Go on Ebay and view Sprtymama's site? It was same as BD. Sprtymama just returned emails and answered all questions.


----------



## guerrero (Nov 5, 2007)

Know it's an old post, but I'm searching for an entry-level racing bike, and it seems the Vent Noir is my choice. I need to save money in order to be able to buy it, but man, that is a sweet bike. I'll be buying also from sprtymama.

I've never ever ride a serious racing bike, just old cheapos and a 28" monster/heavy touring bike. I hope to get the Vent Noir by January next year


----------



## guerrero (Nov 5, 2007)

Know it's an old post, but I'm searching for an entry-level racing bike, and it seems the Vent Noir is my choice. I need to save money in order to be able to buy it, but man, that is a sweet bike. I'll be buying also from sprtymama.

I've never ever ride a serious racing bike, just old cheapos and a 28" monster/heavy touring bike. I hope to get the Vent Noir by January next year..

I think I'm need a 58cm frame if Im right, though I will need to contact BD to confirm that.

In the meantime, I'm searching for a part-time job, cuz I'm a 23 year-old student and as said I'm on a budget. Maybe on Xmas I could get some boost thanks to my parents, but at this moment I only have around 300USD handy to buy the bike.

I basically don't know if there will be a lot of difference among the different options I've contemplated, for example the Vent Noir vs the Grand Record vs Mirage Sport (with 2 brake levers on each side)

I want a fast bike without worrying to upgrade components to highten the competitiveness on the bike if I decide to race on it.

Regarding your comment on MTBiking, I've not so much experience on riding off-road and descending pretty hard/rough trails, as a matter of fact I've had 2 not so nice accidents on my MTB, first happended on a race, the second happened about a week ago riding with advanced riders on a very tricky downhill sections, for some reason I put my weight forward and went over the handlebars, resulting on a dented helmet, with bruises on my shoulder and knee.
I find road riding much more easier, and maybe in the future I focus on doing more road races (I've have to travel around 12km) to go to areas with offroad terrain, but here in my town there are no trails, just go where the adventure calls you, no nice terrain, with lots of loose rocks and very tricky conditions.

I recently equipped my MTB with shimano PD520 pedals, I wondering if the cleats on my MTB shoes can be used on the clipless pedals the Vent Noir has.

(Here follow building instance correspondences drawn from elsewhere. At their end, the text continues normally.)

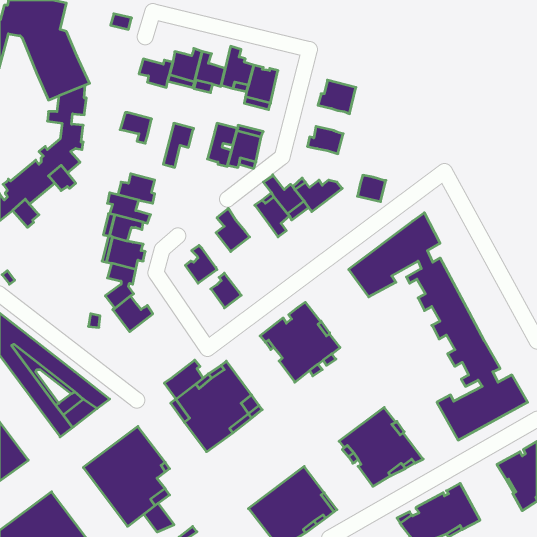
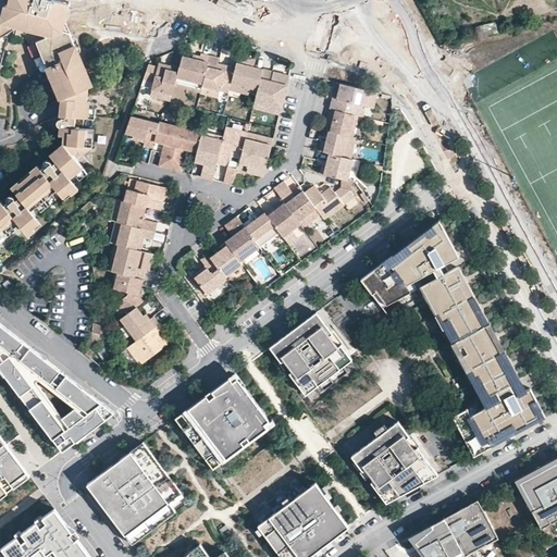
building: none -> [324,110,356,137]
building: none -> [152,122,180,171]
building: none -> [193,132,222,182]
building: [357,175,386,202] -> [322,154,351,182]
building: none -> [244,213,278,242]
building: [211,273,241,308] -> [209,242,240,277]
building: [164,360,203,399] -> [126,325,166,366]
building: [144,503,174,532] -> none

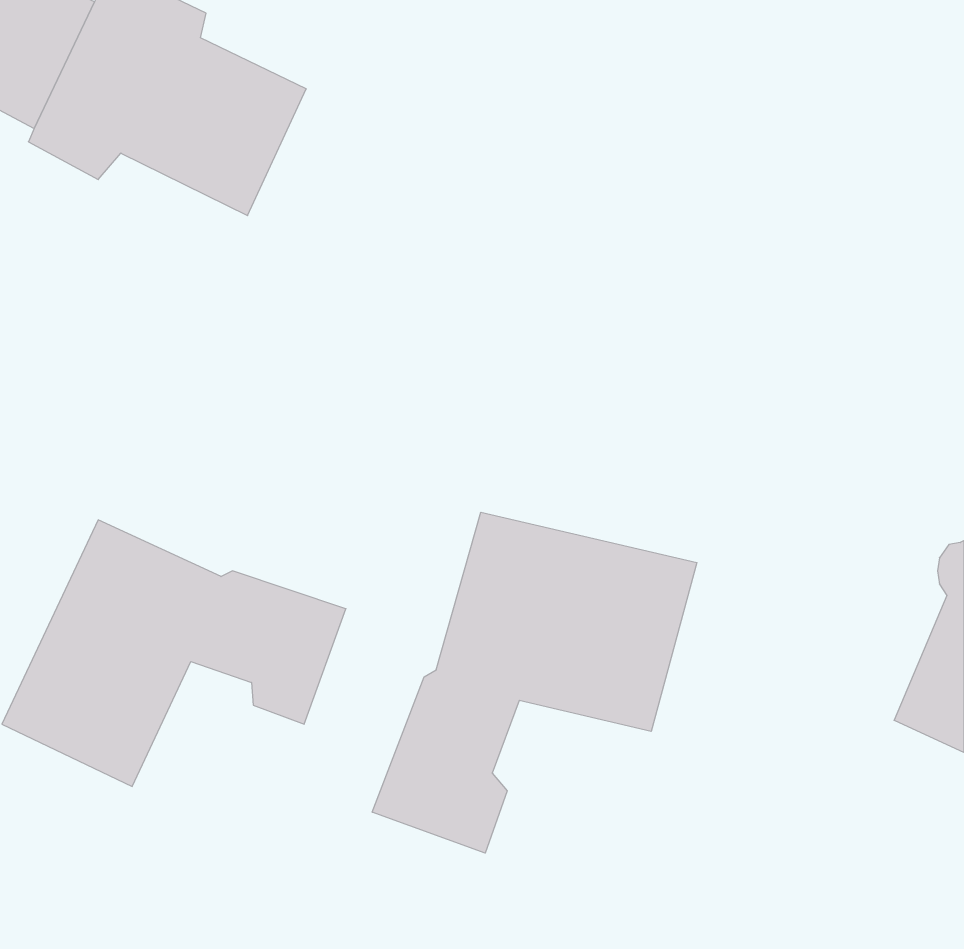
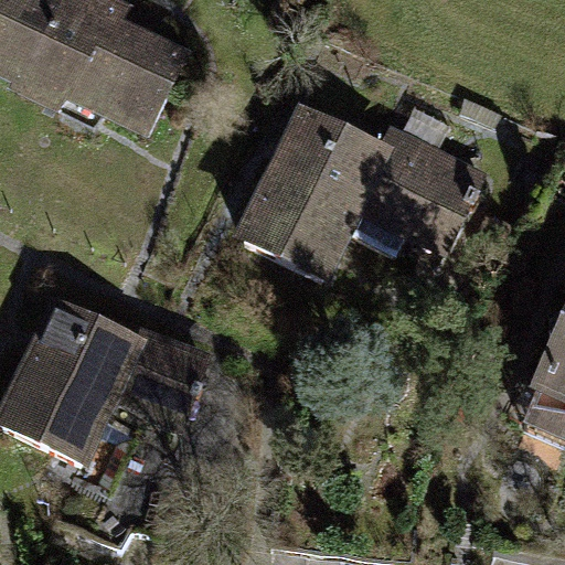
building: none -> [243,108,478,275]
building: [372,512,697,853] -> none

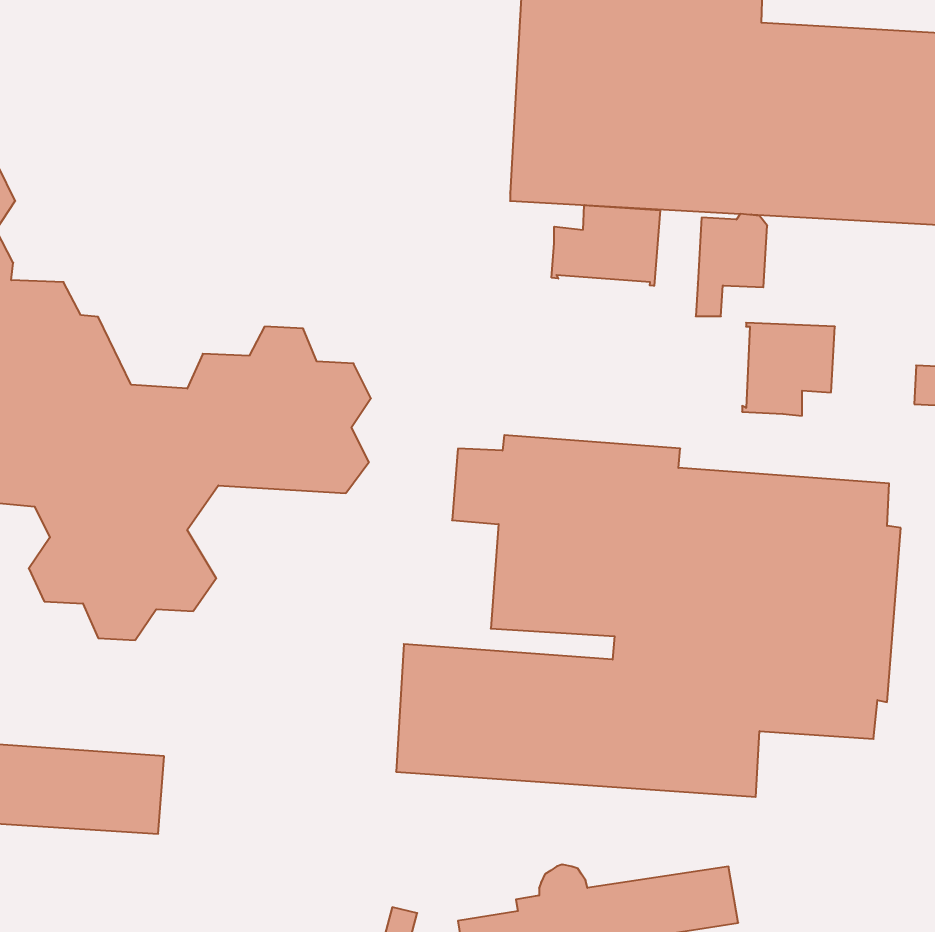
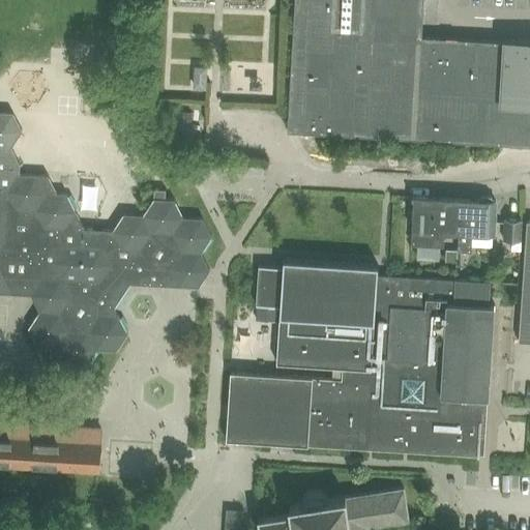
building: [552,205,660,286] -> none
building: [696,214,767,316] -> [458,200,496,255]
building: none -> [418,418,481,458]

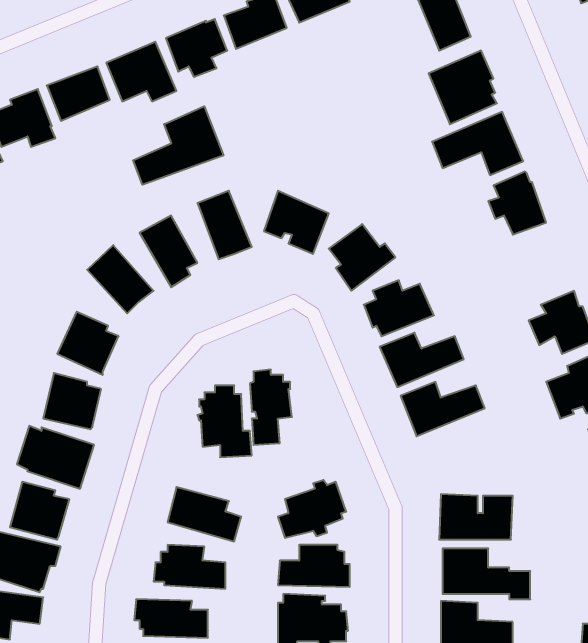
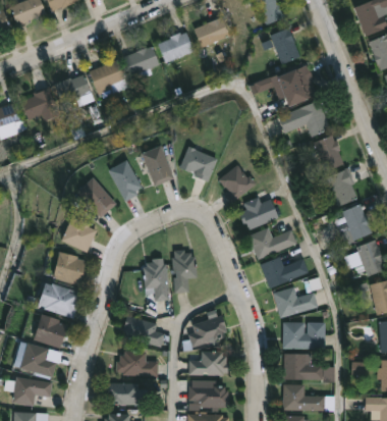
building: [133,106,223,185] -> none
building: none -> [328,168,357,207]
building: none -> [273,286,319,319]

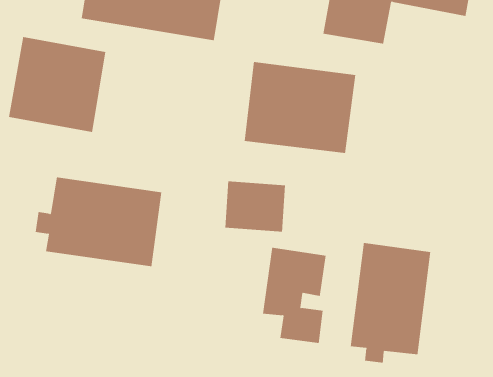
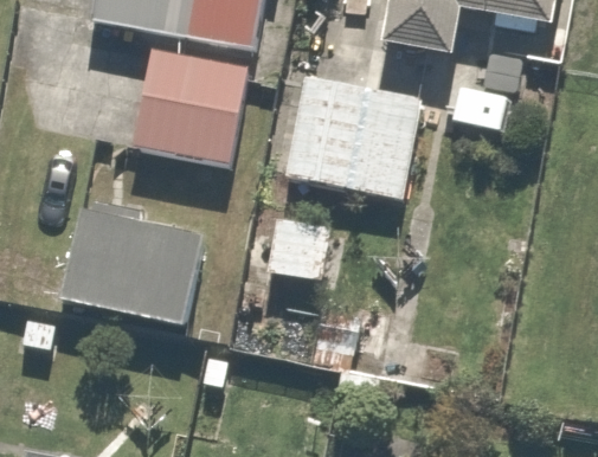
building: [8,36,106,132] -> [133,47,246,159]
building: [350,242,431,364] -> none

Is it a necessity to buy road shoes, I just bought my specialized bg taho shoes for 75USD a month ago, I don't want to spend again on shoes, but I want to go ride clipless on my road bike.

Thanks again for your help, very informative stuff you've written.


----------



## sonex305 (Jun 17, 2007)

I had a Vent Noir from '05 and it was a great bike. I had quite a few miles on mine before going to the Immortal Force. Unfortunately, the 2007/08 models have lesser components on them than the one I bought, but it is still a great bike and I don't think you would be sorry if you got it. As for your MTB shoes working, the pedals that come with the BD bikes are 2 hole SPD style pedals so if that's what your shoes are you should be good to go. I used mountain shoes with my road bike for years, so no big deal there. In fact, they were more comfortable, but not as stiff. Good luck with your purchase!


----------



## mikeyp.1 (May 24, 2006)

It is a very nice bike-a friend wanted a road bike&I told him to order one and I assembled it-nice bike for 699-local lbs had similar spec bike on sale for 1099-plus you would pay like 90 in sales tax-If you make a little more you could go up one more rung to the sprint-just the crankset is like 300 grams lighter-2/3 lb-also has ultegra&105 stuff-but you will enjoy the VN.I ride in mountain shoes as my heel gets sore in my hard road shoes.


----------